Hi everyone.
Do you think of your writing
as a hobby or a job? This is a question I have wrestled with a lot over the
course of my writing life, although probably if I’d spent less time pondering
which category to fit writing into and more time actually doing it, I might not
need to be posing the question in the first place.
It’s taken me quite a long time to realise this, but I do seem to be someone who functions better when I have
“compartments” for different areas of my life and I have recently
“re-compartmentalised” (if there is such a word) my writing back into being a hobby again which is where it first started.
I need to compartmentalise my life |
There were three reasons for
this. First of all, I turned 60 last January and had a great desire to “retire”
from something. Although I officially retired from teaching and received a
small occupational pension on the day before my 60th birthday, I actually
stopped teaching about thirty years ago, so that didn’t really seem to count. I
had no desire to retire from my career as a creative designer as I only started
that about four years ago and am still determined to make a success of what will
probably be my final career, so that didn’t seem like an option either.
So that just left writing and
crafting to choose from and this brings me to the second reason. Both of those activities had begun as hobbies but for all sorts of reasons, had become my
job. I was happy with that decision most of the time but one big disadvantage
of doing something you used to do for pleasure and are now doing to try and earn
money, is that it can easily take all the pleasure out of it. Also, when most
of your hobbies have become your job, as had happened with me, there isn’t a
lot of enjoyable stuff left to do on your days off!
It took me a while to make
the decision but at the beginning of April, I announced to myself, and anyone
else who would listen, that I was now officially “retired” from writing and
crafting and was concentrating solely on my (relatively) new career as a
designer. In order to cement the decision, as I felt I could hardly throw
myself a retirement party or present myself with a gold watch, I adjusted my
Facebook bio, put Post-It-Notes into my account ledgers for writing and crafting
to say that they were now officially closed, and moved everything off my desk that
was writing or crafting related.
I could hardly present myself with a gold watch |
I also told myself, that rather like a footballer or cricketer who hangs up their boots at the age of
33 and then gets a very unexpected call to play for England when they are 35, I could come out of retirement at any time I liked, especially if
someone suddenly offered me a lucrative publishing deal!

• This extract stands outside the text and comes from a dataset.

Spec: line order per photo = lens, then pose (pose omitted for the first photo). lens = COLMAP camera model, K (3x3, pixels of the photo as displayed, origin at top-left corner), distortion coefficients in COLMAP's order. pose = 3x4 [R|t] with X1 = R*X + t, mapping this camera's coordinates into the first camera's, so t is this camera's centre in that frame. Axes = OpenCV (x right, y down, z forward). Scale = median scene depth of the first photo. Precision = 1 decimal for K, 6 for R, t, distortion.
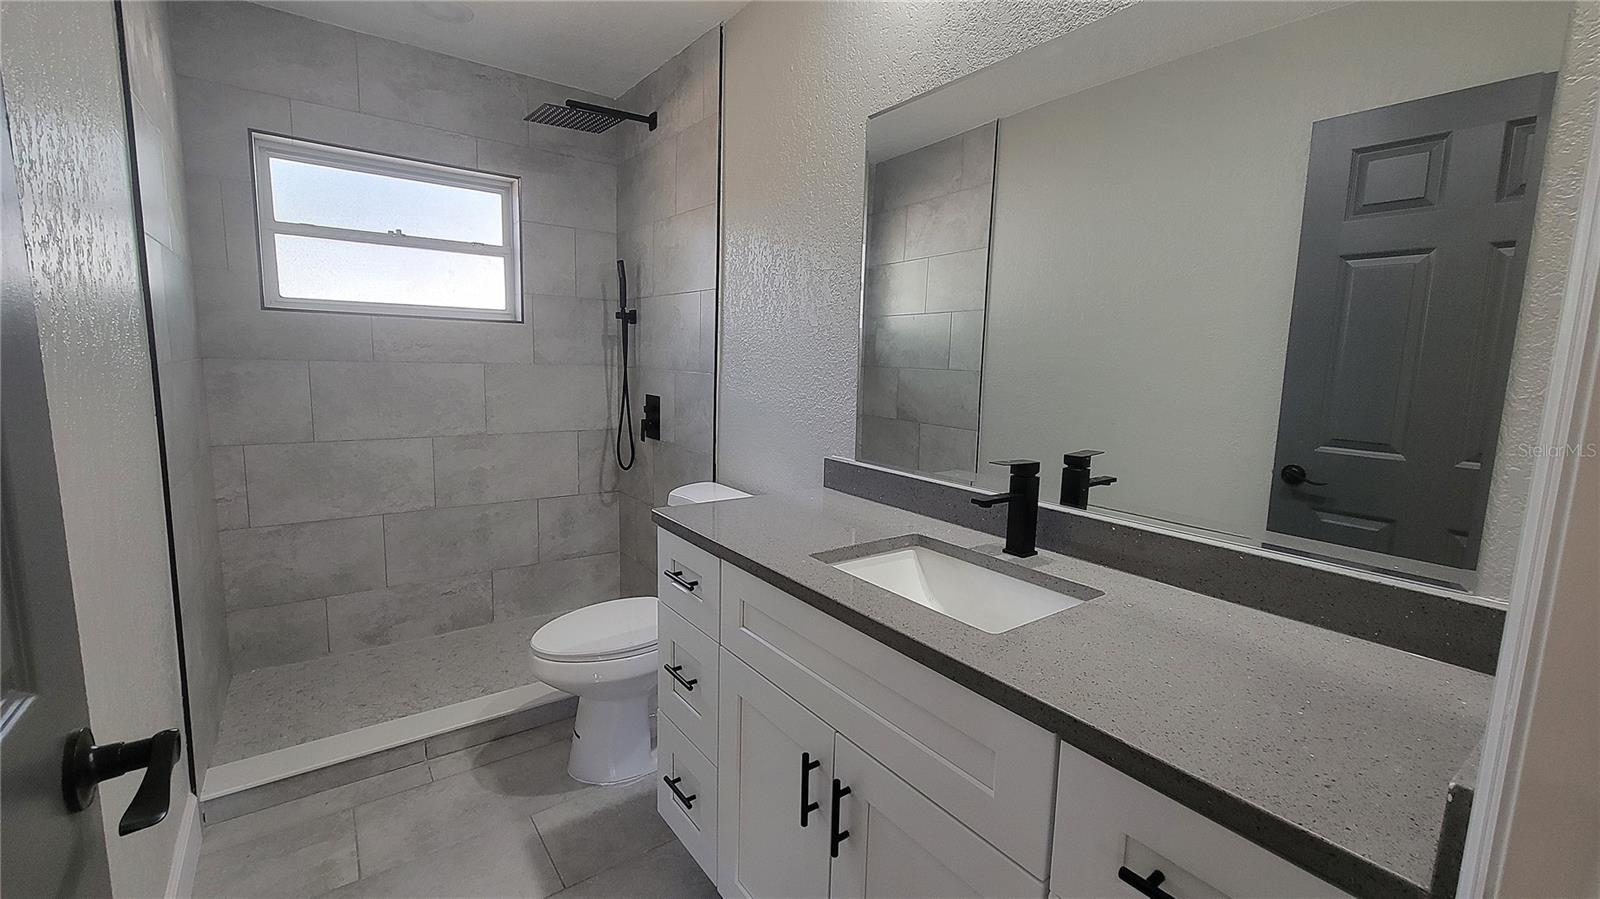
lens RADIAL K [[655.5, 0, 796.3], [0, 655.5, 441.8], [0, 0, 1]] dist [0.003557, 0.000497]
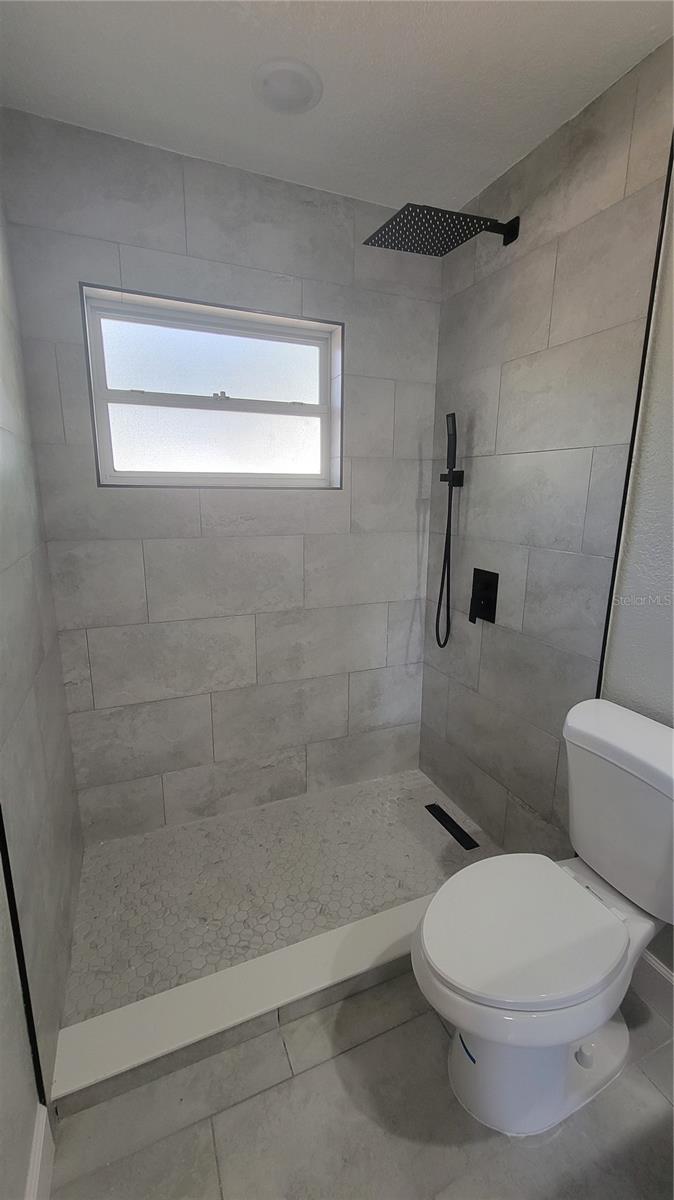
lens RADIAL K [[491.7, 0, 339.4], [0, 491.7, 599.6], [0, 0, 1]] dist [0.003557, 0.000497]
pose [[0.972039, 0.031722, -0.232665, -0.269962], [-0.011908, 0.996217, 0.086077, -0.091568], [0.234515, -0.080900, 0.968740, 0.337292]]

Although that may all sound
rather bizarre (and possible a little bit OCD) it did help, and for the last three
months or so, I have taken to retirement like a rather arthritic duck to water. What
is interesting however, at least to me, is how much more productive I've been
as a writer and, just as importantly, how much more I have enjoyed writing,
since making that decision.
In her excellent book Stop Worrying; Start Writing (which I
hope to review on this blog shortly), Sarah Painter talks about some of the
mind games she plays to help get her writing work done. One of them is thinking
of writing as “fun” and telling herself that she is fortunate to “get” to write
every day, rather than thinking she “must” do it.
Sarah believes, as I do, that
when you first start out as a writer, it’s important to think of writing as
“work” and not just a hobby. However, as time goes on, (25 years in my case),
writing, like any other job, can become such a drudge and a pressure that you
get to the point, as I think I probably had, that you will do almost anything to
avoid doing it.
So if you are getting to the
stage where writing is becoming a bit like digging a never-ending ditch or giving
birth without painkillers, maybe it's time to rethink your categories. After all, if it worked for Superman, it could work for you!
If it worked for Superman it could work for you |
STOP PRESS: September 2019. It's back to being a job again!